[BEGIN Entries shown]

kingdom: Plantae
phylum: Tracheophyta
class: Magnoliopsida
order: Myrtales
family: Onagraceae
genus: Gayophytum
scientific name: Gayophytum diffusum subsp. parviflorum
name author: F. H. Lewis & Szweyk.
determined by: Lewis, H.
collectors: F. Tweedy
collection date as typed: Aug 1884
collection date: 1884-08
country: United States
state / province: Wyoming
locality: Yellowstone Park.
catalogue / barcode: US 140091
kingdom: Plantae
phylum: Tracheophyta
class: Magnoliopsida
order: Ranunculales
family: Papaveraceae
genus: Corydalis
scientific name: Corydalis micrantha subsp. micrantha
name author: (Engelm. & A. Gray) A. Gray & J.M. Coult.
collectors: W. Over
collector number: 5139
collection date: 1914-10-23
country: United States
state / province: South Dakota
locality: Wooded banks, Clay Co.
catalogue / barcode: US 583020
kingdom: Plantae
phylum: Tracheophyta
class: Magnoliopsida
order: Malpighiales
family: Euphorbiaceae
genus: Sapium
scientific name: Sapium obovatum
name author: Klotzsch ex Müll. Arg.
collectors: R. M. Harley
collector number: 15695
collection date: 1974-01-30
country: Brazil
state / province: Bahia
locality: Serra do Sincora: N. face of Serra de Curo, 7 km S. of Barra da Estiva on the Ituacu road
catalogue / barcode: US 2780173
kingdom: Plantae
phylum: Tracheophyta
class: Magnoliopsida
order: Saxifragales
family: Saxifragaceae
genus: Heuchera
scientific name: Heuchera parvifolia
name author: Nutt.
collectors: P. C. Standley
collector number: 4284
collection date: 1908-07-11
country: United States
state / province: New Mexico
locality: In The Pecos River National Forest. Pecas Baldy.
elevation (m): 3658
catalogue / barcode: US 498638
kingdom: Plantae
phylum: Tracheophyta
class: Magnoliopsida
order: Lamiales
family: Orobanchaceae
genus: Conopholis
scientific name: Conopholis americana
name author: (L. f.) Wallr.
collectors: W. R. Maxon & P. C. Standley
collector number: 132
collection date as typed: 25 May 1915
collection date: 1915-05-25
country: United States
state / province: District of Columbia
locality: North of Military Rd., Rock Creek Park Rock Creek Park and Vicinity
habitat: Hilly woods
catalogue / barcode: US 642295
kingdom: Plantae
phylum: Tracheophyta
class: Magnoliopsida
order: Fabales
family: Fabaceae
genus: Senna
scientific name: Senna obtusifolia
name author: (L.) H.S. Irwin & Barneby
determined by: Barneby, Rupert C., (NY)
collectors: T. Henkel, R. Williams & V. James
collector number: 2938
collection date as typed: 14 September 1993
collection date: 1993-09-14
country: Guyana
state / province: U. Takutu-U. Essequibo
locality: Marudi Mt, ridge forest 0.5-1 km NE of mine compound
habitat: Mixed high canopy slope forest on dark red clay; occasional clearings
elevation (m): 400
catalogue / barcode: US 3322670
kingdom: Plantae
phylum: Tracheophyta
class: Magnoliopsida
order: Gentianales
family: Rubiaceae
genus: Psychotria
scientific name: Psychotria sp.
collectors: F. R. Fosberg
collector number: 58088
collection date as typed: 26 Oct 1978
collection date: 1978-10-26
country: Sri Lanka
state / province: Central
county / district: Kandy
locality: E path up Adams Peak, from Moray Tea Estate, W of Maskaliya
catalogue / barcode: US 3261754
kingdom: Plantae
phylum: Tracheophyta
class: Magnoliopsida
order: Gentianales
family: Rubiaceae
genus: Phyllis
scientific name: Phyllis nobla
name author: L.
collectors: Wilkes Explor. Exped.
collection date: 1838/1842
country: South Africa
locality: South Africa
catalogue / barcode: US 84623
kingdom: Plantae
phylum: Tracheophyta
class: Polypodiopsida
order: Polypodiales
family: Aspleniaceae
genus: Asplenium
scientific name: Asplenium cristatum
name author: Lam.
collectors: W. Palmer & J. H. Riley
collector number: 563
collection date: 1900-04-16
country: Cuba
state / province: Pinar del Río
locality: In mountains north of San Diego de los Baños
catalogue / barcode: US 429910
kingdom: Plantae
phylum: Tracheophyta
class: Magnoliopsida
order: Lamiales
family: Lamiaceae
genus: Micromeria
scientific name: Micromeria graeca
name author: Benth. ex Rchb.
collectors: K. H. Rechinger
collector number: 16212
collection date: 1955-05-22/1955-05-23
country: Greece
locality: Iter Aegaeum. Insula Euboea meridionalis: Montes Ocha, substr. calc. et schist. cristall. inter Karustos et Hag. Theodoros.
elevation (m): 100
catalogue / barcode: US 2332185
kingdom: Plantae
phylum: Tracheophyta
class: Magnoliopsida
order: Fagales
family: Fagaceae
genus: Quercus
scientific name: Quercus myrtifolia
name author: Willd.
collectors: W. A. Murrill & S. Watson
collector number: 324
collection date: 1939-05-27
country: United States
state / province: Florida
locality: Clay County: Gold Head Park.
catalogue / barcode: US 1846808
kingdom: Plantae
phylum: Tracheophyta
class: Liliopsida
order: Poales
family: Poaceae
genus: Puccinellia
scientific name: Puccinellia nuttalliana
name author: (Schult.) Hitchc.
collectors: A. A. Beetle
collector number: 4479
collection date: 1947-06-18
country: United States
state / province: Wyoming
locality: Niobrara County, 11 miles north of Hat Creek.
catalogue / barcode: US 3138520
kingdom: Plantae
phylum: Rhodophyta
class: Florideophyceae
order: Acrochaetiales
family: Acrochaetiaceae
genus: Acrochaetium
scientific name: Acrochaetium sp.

[END Entries shown]

--- What is expected ---
Arrange every line of the material above as a Markdown table with two columns, "Row" for the running number and "Entry" for the line itself, omitting any blank lines.

--- Final answer ---
| Row | Entry |
|---|---|
| 1 | kingdom: Plantae |
| 2 | phylum: Tracheophyta |
| 3 | class: Magnoliopsida |
| 4 | order: Myrtales |
| 5 | family: Onagraceae |
| 6 | genus: Gayophytum |
| 7 | scientific name: Gayophytum diffusum subsp. parviflorum |
| 8 | name author: F. H. Lewis & Szweyk. |
| 9 | determined by: Lewis, H. |
| 10 | collectors: F. Tweedy |
| 11 | collection date as typed: Aug 1884 |
| 12 | collection date: 1884-08 |
| 13 | country: United States |
| 14 | state / province: Wyoming |
| 15 | locality: Yellowstone Park. |
| 16 | catalogue / barcode: US 140091 |
| 17 | kingdom: Plantae |
| 18 | phylum: Tracheophyta |
| 19 | class: Magnoliopsida |
| 20 | order: Ranunculales |
| 21 | family: Papaveraceae |
| 22 | genus: Corydalis |
| 23 | scientific name: Corydalis micrantha subsp. micrantha |
| 24 | name author: (Engelm. & A. Gray) A. Gray & J.M. Coult. |
| 25 | collectors: W. Over |
| 26 | collector number: 5139 |
| 27 | collection date: 1914-10-23 |
| 28 | country: United States |
| 29 | state / province: South Dakota |
| 30 | locality: Wooded banks, Clay Co. |
| 31 | catalogue / barcode: US 583020 |
| 32 | kingdom: Plantae |
| 33 | phylum: Tracheophyta |
| 34 | class: Magnoliopsida |
| 35 | order: Malpighiales |
| 36 | family: Euphorbiaceae |
| 37 | genus: Sapium |
| 38 | scientific name: Sapium obovatum |
| 39 | name author: Klotzsch ex Müll. Arg. |
| 40 | collectors: R. M. Harley |
| 41 | collector number: 15695 |
| 42 | collection date: 1974-01-30 |
| 43 | country: Brazil |
| 44 | state / province: Bahia |
| 45 | locality: Serra do Sincora: N. face of Serra de Curo, 7 km S. of Barra da Estiva on the Ituacu road |
| 46 | catalogue / barcode: US 2780173 |
| 47 | kingdom: Plantae |
| 48 | phylum: Tracheophyta |
| 49 | class: Magnoliopsida |
| 50 | order: Saxifragales |
| 51 | family: Saxifragaceae |
| 52 | genus: Heuchera |
| 53 | scientific name: Heuchera parvifolia |
| 54 | name author: Nutt. |
| 55 | collectors: P. C. Standley |
| 56 | collector number: 4284 |
| 57 | collection date: 1908-07-11 |
| 58 | country: United States |
| 59 | state / province: New Mexico |
| 60 | locality: In The Pecos River National Forest. Pecas Baldy. |
| 61 | elevation (m): 3658 |
| 62 | catalogue / barcode: US 498638 |
| 63 | kingdom: Plantae |
| 64 | phylum: Tracheophyta |
| 65 | class: Magnoliopsida |
| 66 | order: Lamiales |
| 67 | family: Orobanchaceae |
| 68 | genus: Conopholis |
| 69 | scientific name: Conopholis americana |
| 70 | name author: (L. f.) Wallr. |
| 71 | collectors: W. R. Maxon & P. C. Standley |
| 72 | collector number: 132 |
| 73 | collection date as typed: 25 May 1915 |
| 74 | collection date: 1915-05-25 |
| 75 | country: United States |
| 76 | state / province: District of Columbia |
| 77 | locality: North of Military Rd., Rock Creek Park Rock Creek Park and Vicinity |
| 78 | habitat: Hilly woods |
| 79 | catalogue / barcode: US 642295 |
| 80 | kingdom: Plantae |
| 81 | phylum: Tracheophyta |
| 82 | class: Magnoliopsida |
| 83 | order: Fabales |
| 84 | family: Fabaceae |
| 85 | genus: Senna |
| 86 | scientific name: Senna obtusifolia |
| 87 | name author: (L.) H.S. Irwin & Barneby |
| 88 | determined by: Barneby, Rupert C., (NY) |
| 89 | collectors: T. Henkel, R. Williams & V. James |
| 90 | collector number: 2938 |
| 91 | collection date as typed: 14 September 1993 |
| 92 | collection date: 1993-09-14 |
| 93 | country: Guyana |
| 94 | state / province: U. Takutu-U. Essequibo |
| 95 | locality: Marudi Mt, ridge forest 0.5-1 km NE of mine compound |
| 96 | habitat: Mixed high canopy slope forest on dark red clay; occasional clearings |
| 97 | elevation (m): 400 |
| 98 | catalogue / barcode: US 3322670 |
| 99 | kingdom: Plantae |
| 100 | phylum: Tracheophyta |
| 101 | class: Magnoliopsida |
| 102 | order: Gentianales |
| 103 | family: Rubiaceae |
| 104 | genus: Psychotria |
| 105 | scientific name: Psychotria sp. |
| 106 | collectors: F. R. Fosberg |
| 107 | collector number: 58088 |
| 108 | collection date as typed: 26 Oct 1978 |
| 109 | collection date: 1978-10-26 |
| 110 | country: Sri Lanka |
| 111 | state / province: Central |
| 112 | county / district: Kandy |
| 113 | locality: E path up Adams Peak, from Moray Tea Estate, W of Maskaliya |
| 114 | catalogue / barcode: US 3261754 |
| 115 | kingdom: Plantae |
| 116 | phylum: Tracheophyta |
| 117 | class: Magnoliopsida |
| 118 | order: Gentianales |
| 119 | family: Rubiaceae |
| 120 | genus: Phyllis |
| 121 | scientific name: Phyllis nobla |
| 122 | name author: L. |
| 123 | collectors: Wilkes Explor. Exped. |
| 124 | collection date: 1838/1842 |
| 125 | country: South Africa |
| 126 | locality: South Africa |
| 127 | catalogue / barcode: US 84623 |
| 128 | kingdom: Plantae |
| 129 | phylum: Tracheophyta |
| 130 | class: Polypodiopsida |
| 131 | order: Polypodiales |
| 132 | family: Aspleniaceae |
| 133 | genus: Asplenium |
| 134 | scientific name: Asplenium cristatum |
| 135 | name author: Lam. |
| 136 | collectors: W. Palmer & J. H. Riley |
| 137 | collector number: 563 |
| 138 | collection date: 1900-04-16 |
| 139 | country: Cuba |
| 140 | state / province: Pinar del Río |
| 141 | locality: In mountains north of San Diego de los Baños |
| 142 | catalogue / barcode: US 429910 |
| 143 | kingdom: Plantae |
| 144 | phylum: Tracheophyta |
| 145 | class: Magnoliopsida |
| 146 | order: Lamiales |
| 147 | family: Lamiaceae |
| 148 | genus: Micromeria |
| 149 | scientific name: Micromeria graeca |
| 150 | name author: Benth. ex Rchb. |
| 151 | collectors: K. H. Rechinger |
| 152 | collector number: 16212 |
| 153 | collection date: 1955-05-22/1955-05-23 |
| 154 | country: Greece |
| 155 | locality: Iter Aegaeum. Insula Euboea meridionalis: Montes Ocha, substr. calc. et schist. cristall. inter Karustos et Hag. Theodoros. |
| 156 | elevation (m): 100 |
| 157 | catalogue / barcode: US 2332185 |
| 158 | kingdom: Plantae |
| 159 | phylum: Tracheophyta |
| 160 | class: Magnoliopsida |
| 161 | order: Fagales |
| 162 | family: Fagaceae |
| 163 | genus: Quercus |
| 164 | scientific name: Quercus myrtifolia |
| 165 | name author: Willd. |
| 166 | collectors: W. A. Murrill & S. Watson |
| 167 | collector number: 324 |
| 168 | collection date: 1939-05-27 |
| 169 | country: United States |
| 170 | state / province: Florida |
| 171 | locality: Clay County: Gold Head Park. |
| 172 | catalogue / barcode: US 1846808 |
| 173 | kingdom: Plantae |
| 174 | phylum: Tracheophyta |
| 175 | class: Liliopsida |
| 176 | order: Poales |
| 177 | family: Poaceae |
| 178 | genus: Puccinellia |
| 179 | scientific name: Puccinellia nuttalliana |
| 180 | name author: (Schult.) Hitchc. |
| 181 | collectors: A. A. Beetle |
| 182 | collector number: 4479 |
| 183 | collection date: 1947-06-18 |
| 184 | country: United States |
| 185 | state / province: Wyoming |
| 186 | locality: Niobrara County, 11 miles north of Hat Creek. |
| 187 | catalogue / barcode: US 3138520 |
| 188 | kingdom: Plantae |
| 189 | phylum: Rhodophyta |
| 190 | class: Florideophyceae |
| 191 | order: Acrochaetiales |
| 192 | family: Acrochaetiaceae |
| 193 | genus: Acrochaetium |
| 194 | scientific name: Acrochaetium sp. |